DataDirect XQuery® Scalability


DataDirect XQuery®'s SQL Adaptors were designed with a strong emphasis on performance and scalability. As a result, applications written with DataDirect XQuery® usually perform better than applications written using JDBC and an XML API. The best way to convince yourself of this is to test DataDirect XQuery® in your own environment — but you might want to know some of the reasons you will be impressed by our performance.

  • We know how to measure performance. Our performance test suites are extensive, and represent a major development effort. These suites are run regularly as part of our standard release cycle. When our support staff identifies interesting customer performance scenarios, these are added to our performance test suites.

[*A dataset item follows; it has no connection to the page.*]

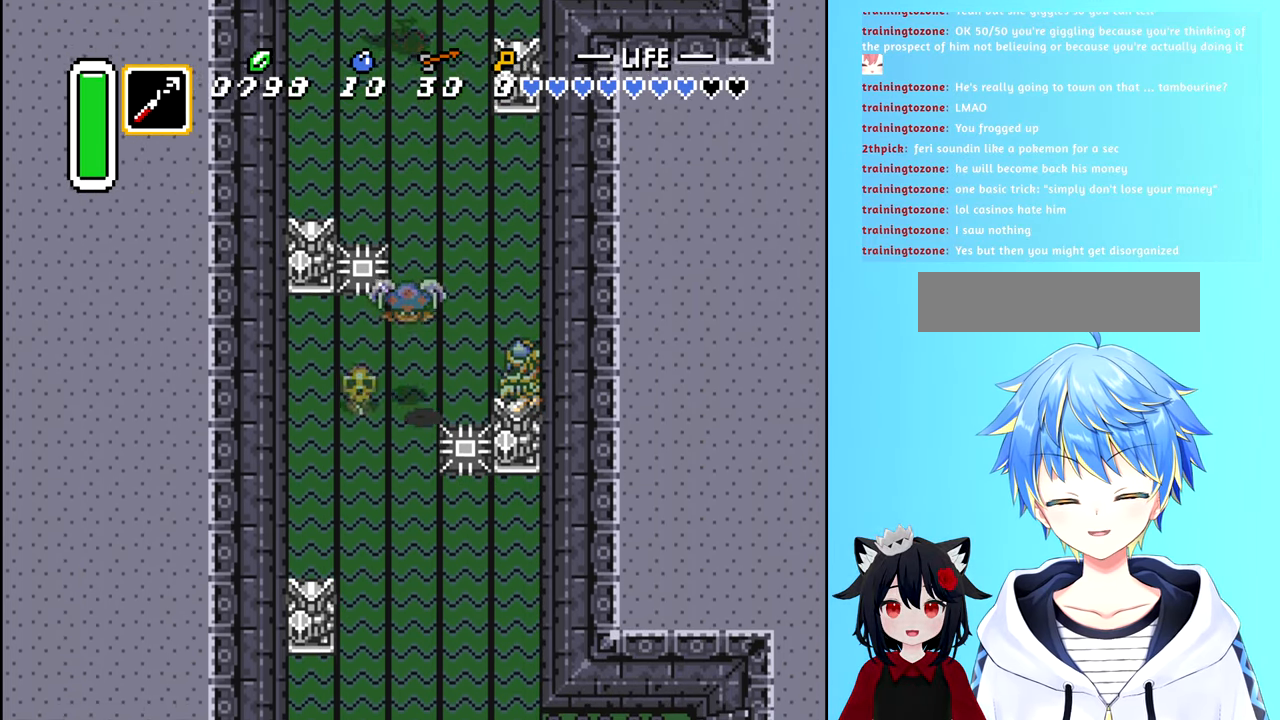
{"buttons": ["DPAD_UP"], "events": [[33, "DPAD_RIGHT", "up"]]}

  • We use highly selective SQL queries to retrieve no more data than we need for a query, carefully analyzing an XQuery for all conditions that can be used to limit the data needed. We retrieve only the rows needed in the query results, and only the columns needed within those rows. Some XQuery implementations retrieve much more data, filtering out unneeded data in the XQuery engine — this significantly hurts performance.
  • Operations that can be done in SQL are pushed into the database. This is particularly important for joins, order by clauses, and SQL functions.

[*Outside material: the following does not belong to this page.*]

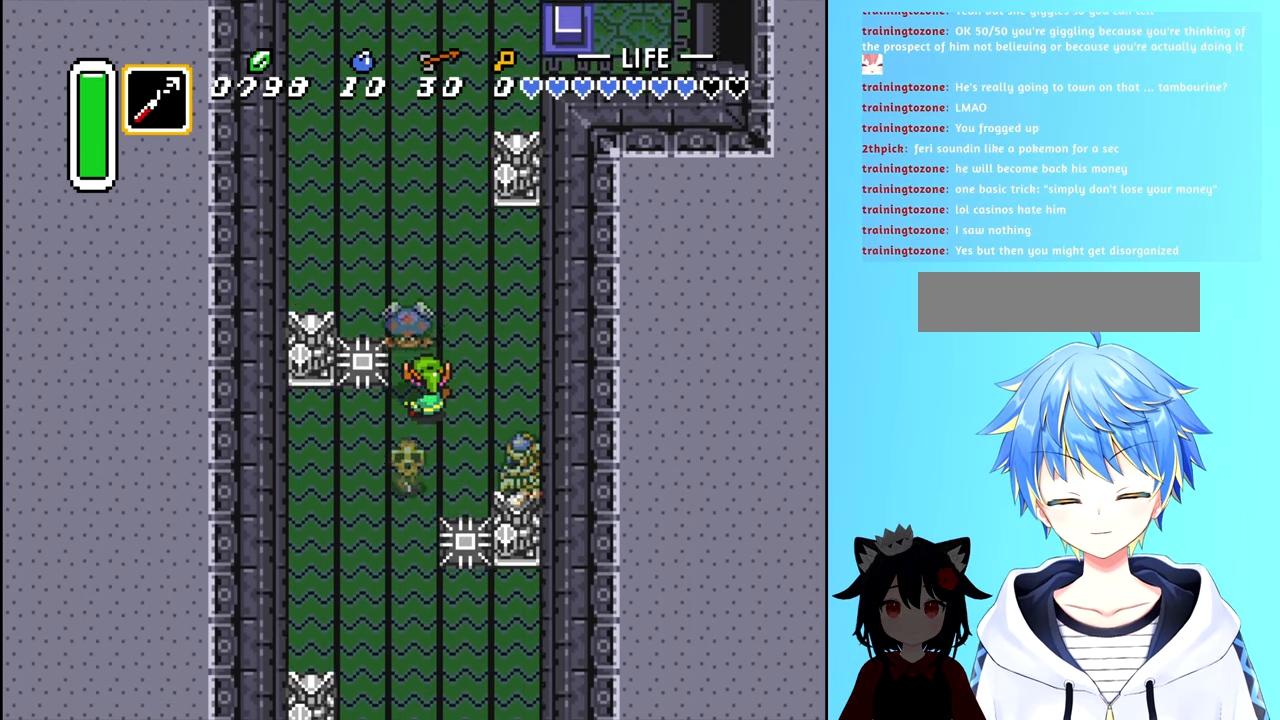
{"buttons": ["DPAD_UP"], "events": []}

  • Each database has its own SQL adaptor, which takes an XQuery and generates SQL specifically for that database. The SQL we generate is optimized for each database based on the results of our performance testing. Some XQuery implementations support only one database; others generate the same SQL regardless of the database involved, a strategy that simply can not offer optimal performance.
  • We use lazy evaluation so that streaming APIs like SAX, StAX, or output streams can retrieve data as soon as it is available. As data is needed, we retrieve it incrementally from JDBC result sets.

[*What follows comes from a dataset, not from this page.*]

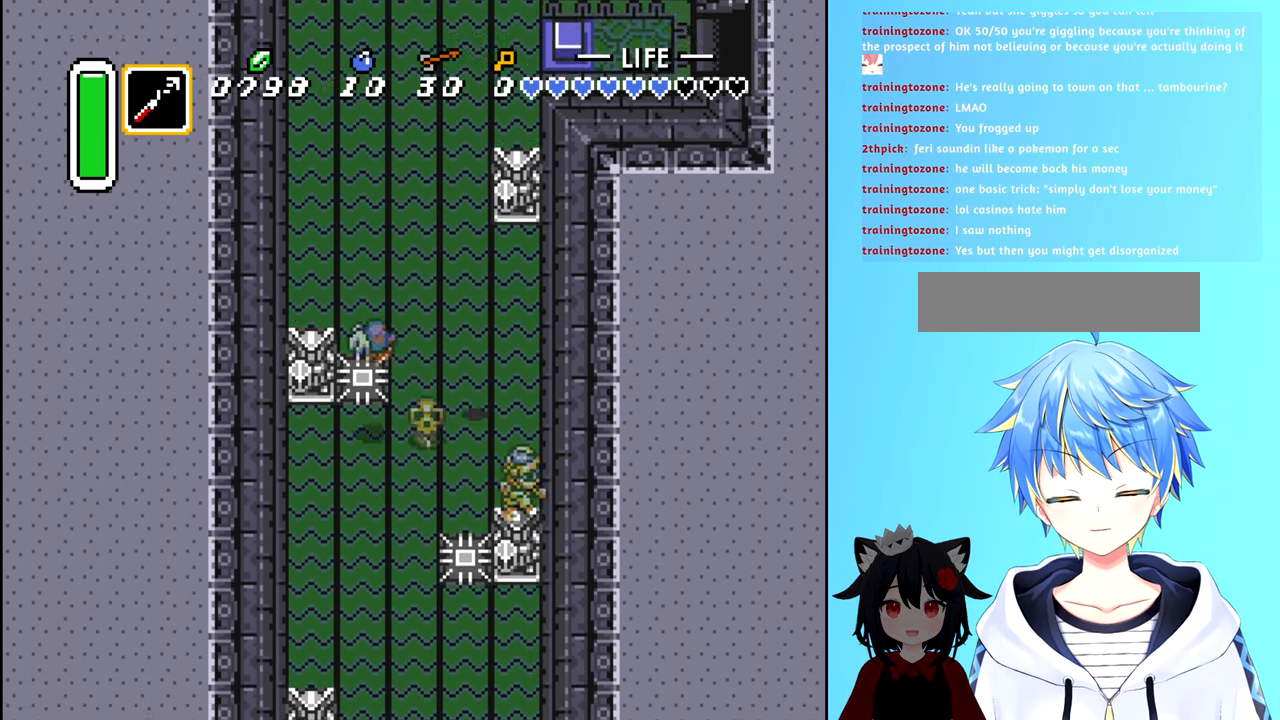
{"buttons": ["DPAD_UP"], "events": []}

  • Because XML is hierarchical, we use SQL generation algorithms that are optimized for building XML hierarchies. We make extensive use of merge-joins when translating XQuery to SQL. And the added cost of XML construction, which can be considerable in some implementations, is negligible in ours.
  • Users can control several aspects of SQL generation through pragmas defined in the XQuery, which can significantly improve the performance in some cases.
  • The underlying database drivers can significantly affect performance. As the leading vendor of JDBC, ODBC, and ADO.NET drivers, DataDirect knows how to make drivers perform. And because we control both the XQuery implementation and the underlying drivers, we can add optimizations to the drivers to support our implementation.